INPUT ROWS
■ ■ ■ ■ ■
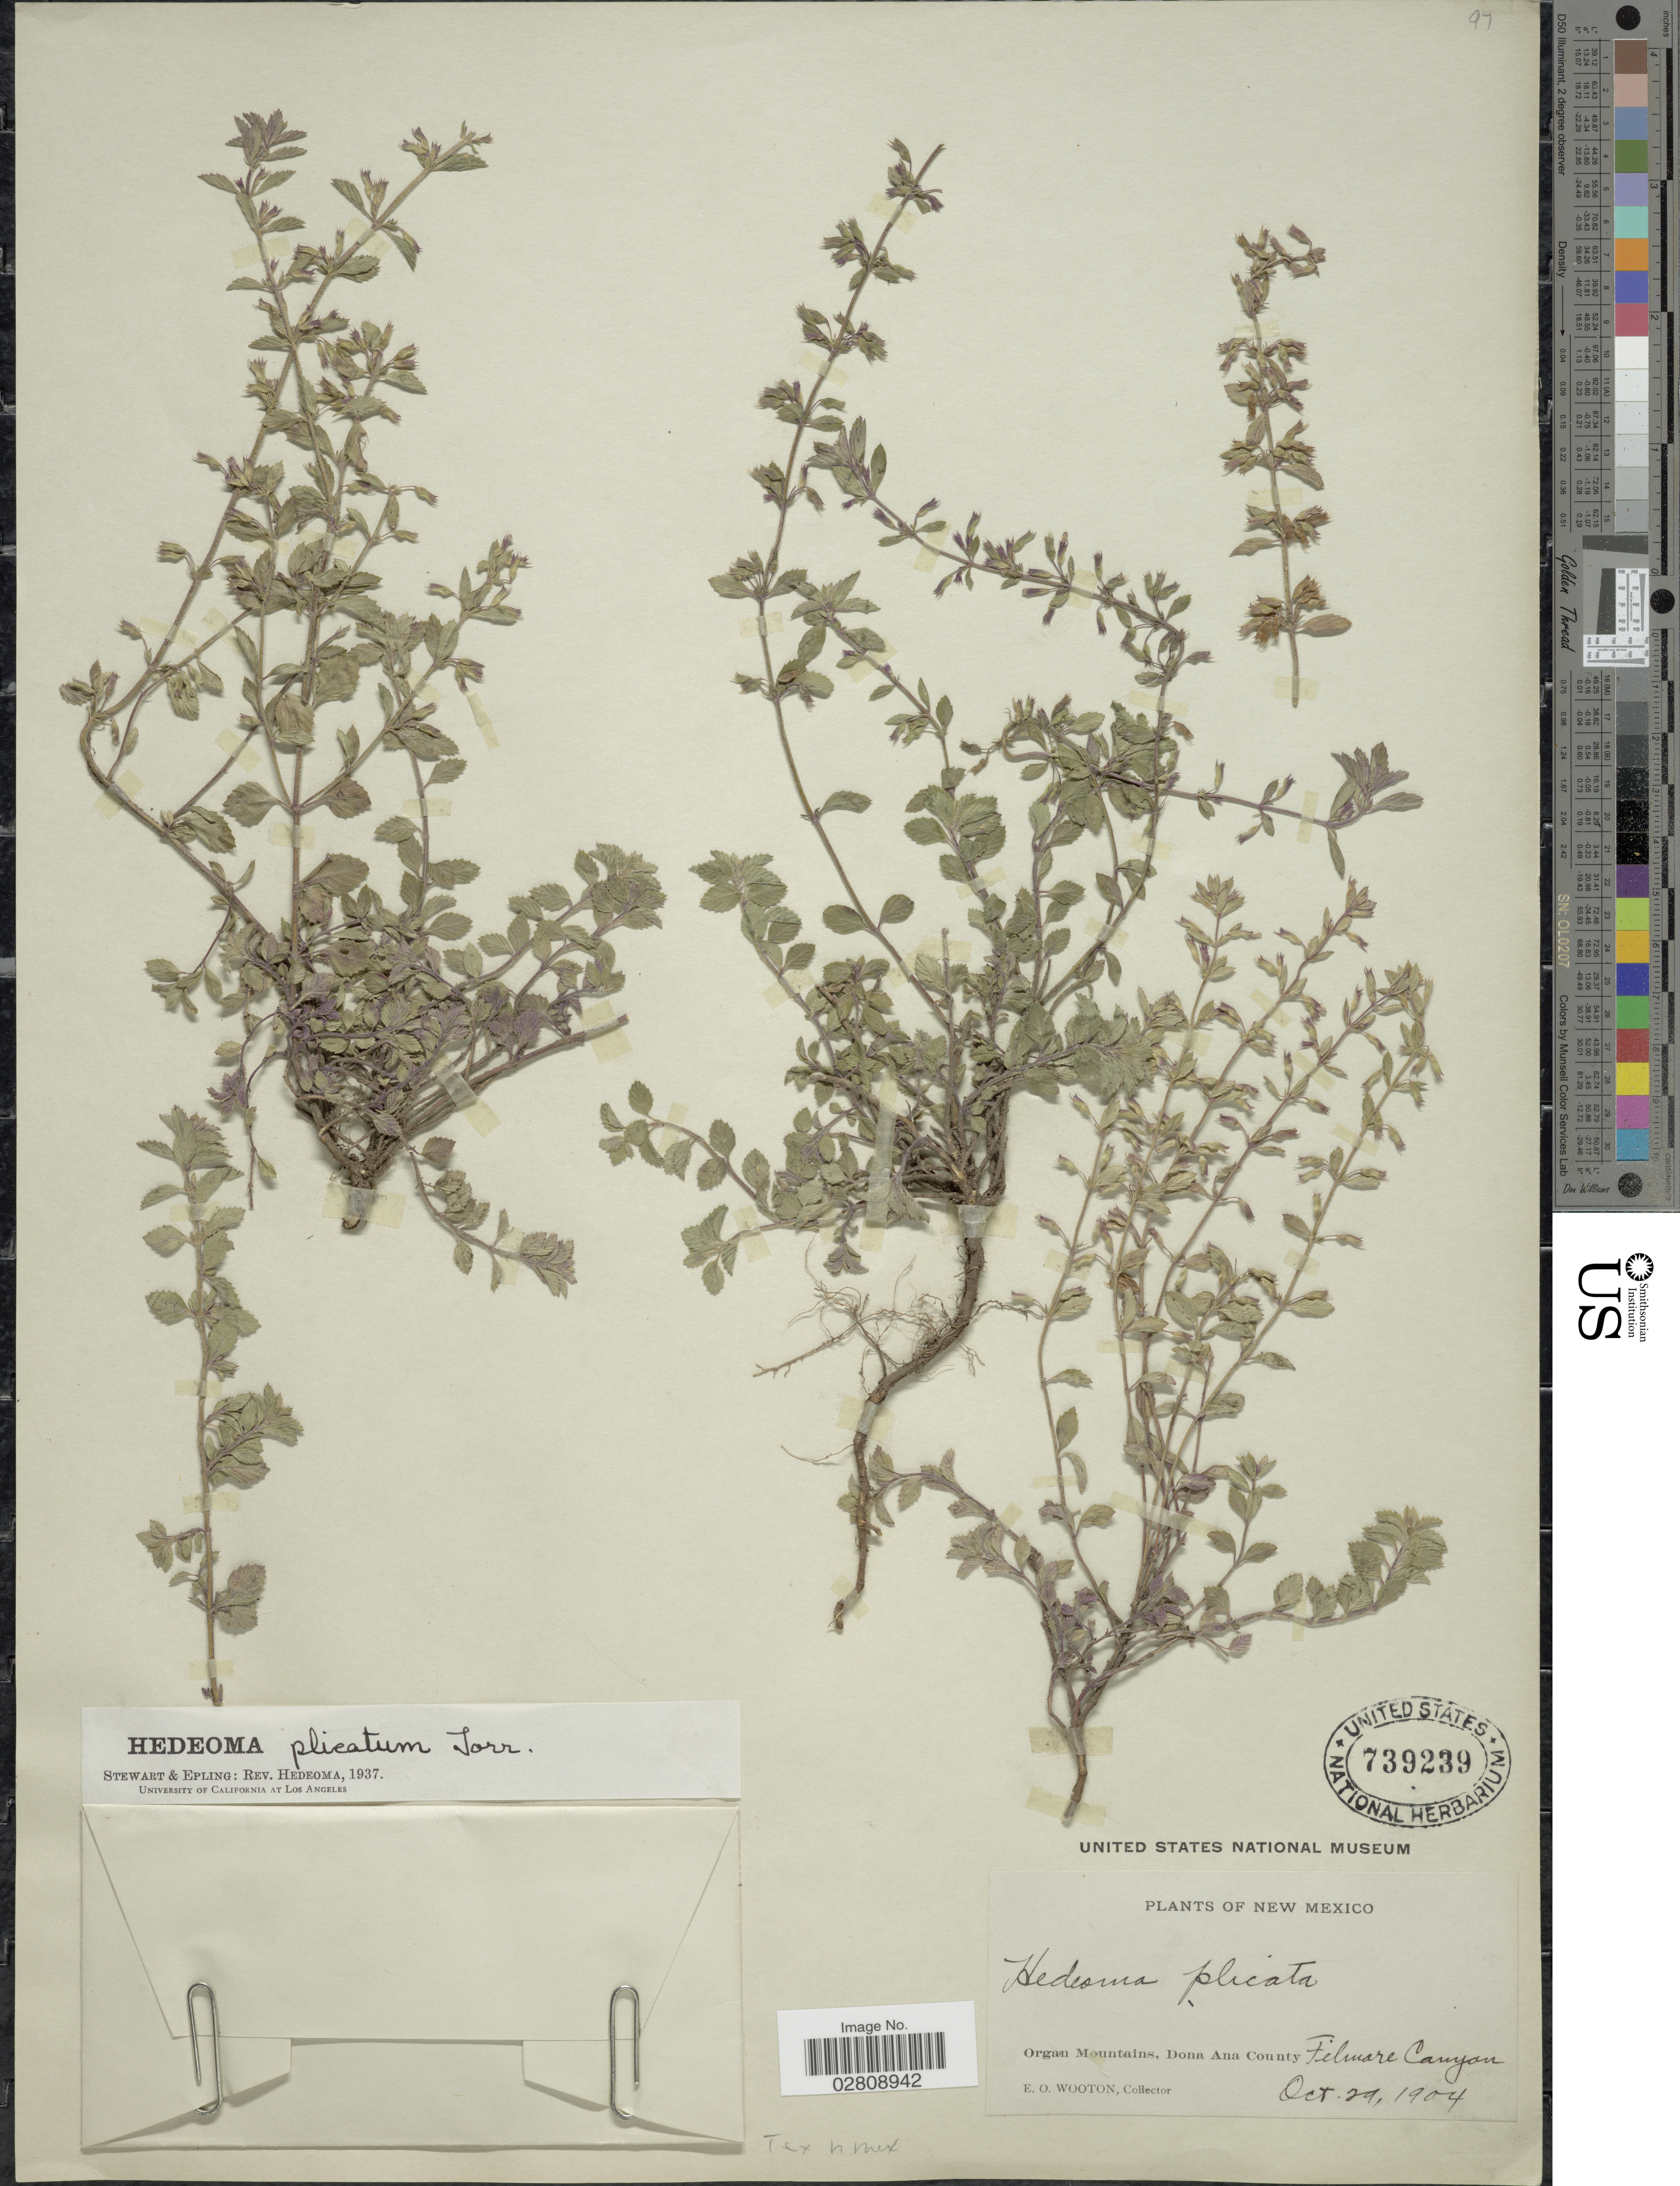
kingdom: Plantae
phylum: Tracheophyta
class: Magnoliopsida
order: Lamiales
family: Lamiaceae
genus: Hedeoma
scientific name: Hedeoma plicatum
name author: Torr. in Emory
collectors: E. O. Wooton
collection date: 1904-10-29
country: United States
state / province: New Mexico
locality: Organ Mountains, Dona Ana County. Filmare Canyon.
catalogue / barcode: US 739239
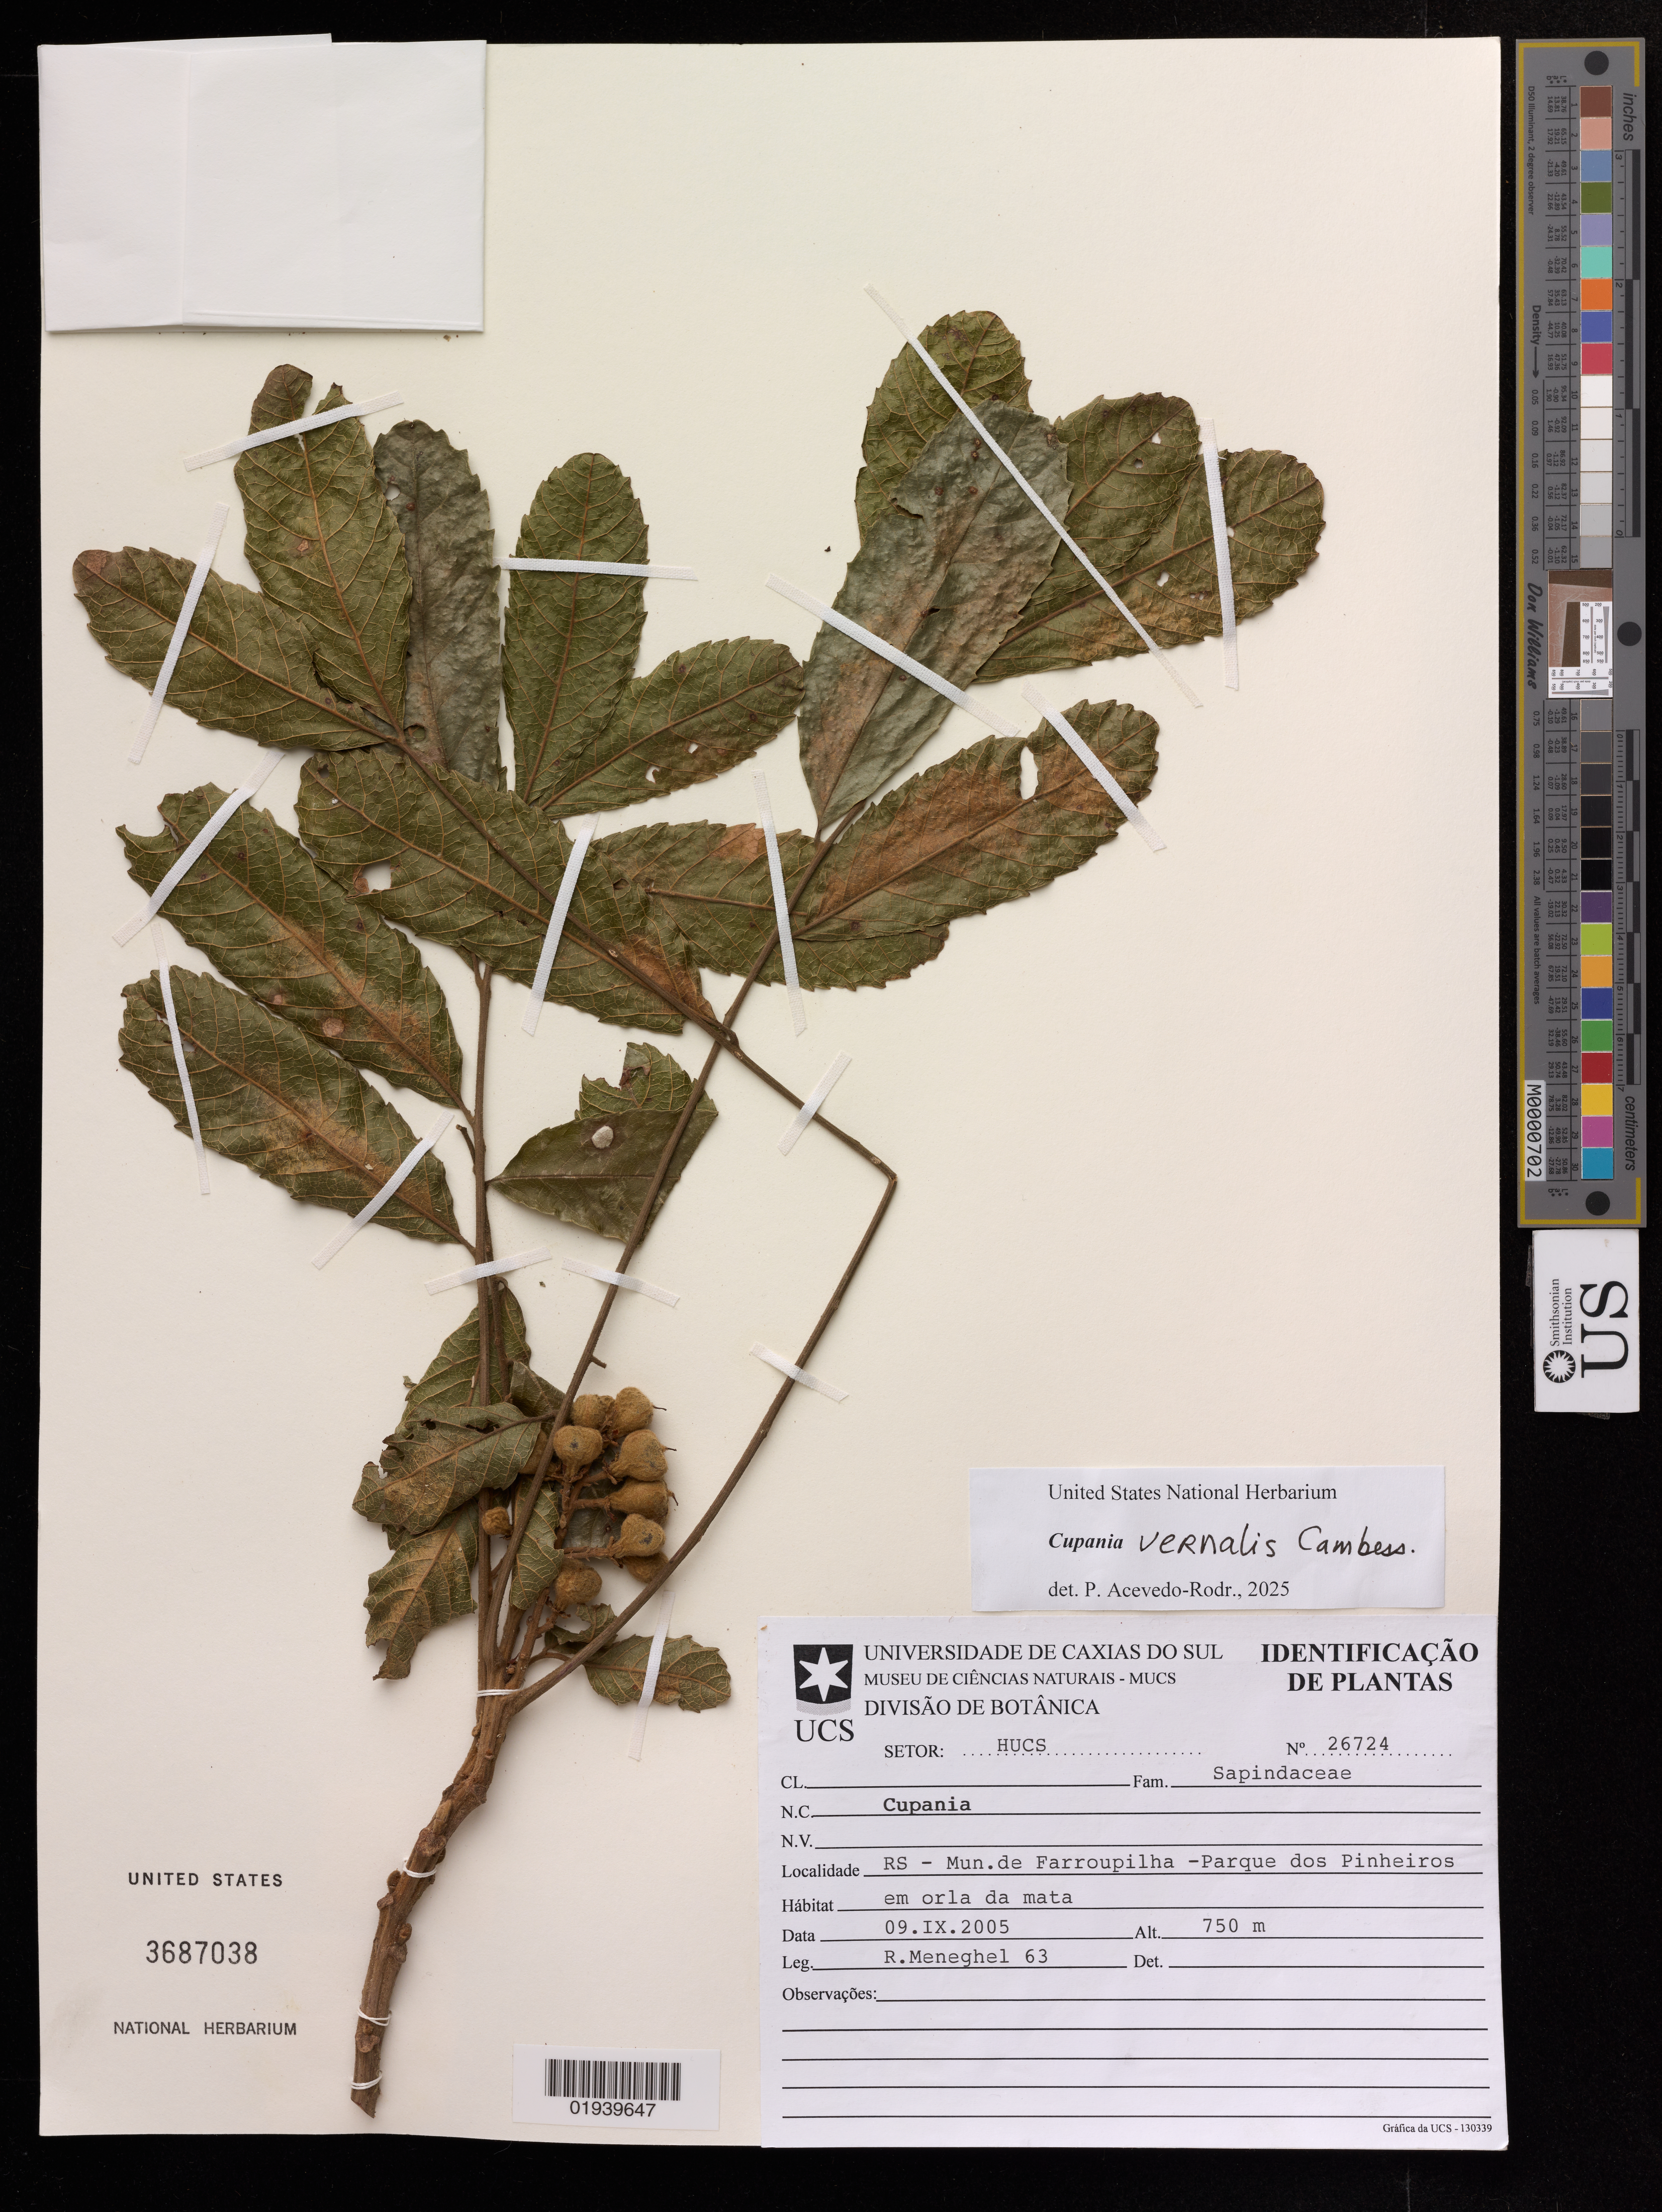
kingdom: Plantae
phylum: Tracheophyta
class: Magnoliopsida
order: Sapindales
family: Sapindaceae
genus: Cupania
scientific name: Cupania vernalis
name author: Cambess.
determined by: Acevedo-Rodriguez, P., (US), Smithsonian Institution - National Museum of Natural History (UNITED STATES)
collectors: R. Meneghel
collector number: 63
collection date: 2005-09-09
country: Brazil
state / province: Rio Grande do Sul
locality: Mun. de Farroupilha, Parque dos Pinheiros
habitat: Em orla da mata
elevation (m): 750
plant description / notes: Herb No.: 26724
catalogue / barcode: US 3687038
■ ■ ■ ■ ■
DIRECTIONS
In the listing, switch "locality" to "place" wherever it appears and write the listing out again with everything else unchanged. Leave the pictures out.

OUTPUT
kingdom: Plantae
phylum: Tracheophyta
class: Magnoliopsida
order: Lamiales
family: Lamiaceae
genus: Hedeoma
scientific name: Hedeoma plicatum
name author: Torr. in Emory
collectors: E. O. Wooton
collection date: 1904-10-29
country: United States
state / province: New Mexico
place: Organ Mountains, Dona Ana County. Filmare Canyon.
catalogue / barcode: US 739239
kingdom: Plantae
phylum: Tracheophyta
class: Magnoliopsida
order: Sapindales
family: Sapindaceae
genus: Cupania
scientific name: Cupania vernalis
name author: Cambess.
determined by: Acevedo-Rodriguez, P., (US), Smithsonian Institution - National Museum of Natural History (UNITED STATES)
collectors: R. Meneghel
collector number: 63
collection date: 2005-09-09
country: Brazil
state / province: Rio Grande do Sul
place: Mun. de Farroupilha, Parque dos Pinheiros
habitat: Em orla da mata
elevation (m): 750
plant description / notes: Herb No.: 26724
catalogue / barcode: US 3687038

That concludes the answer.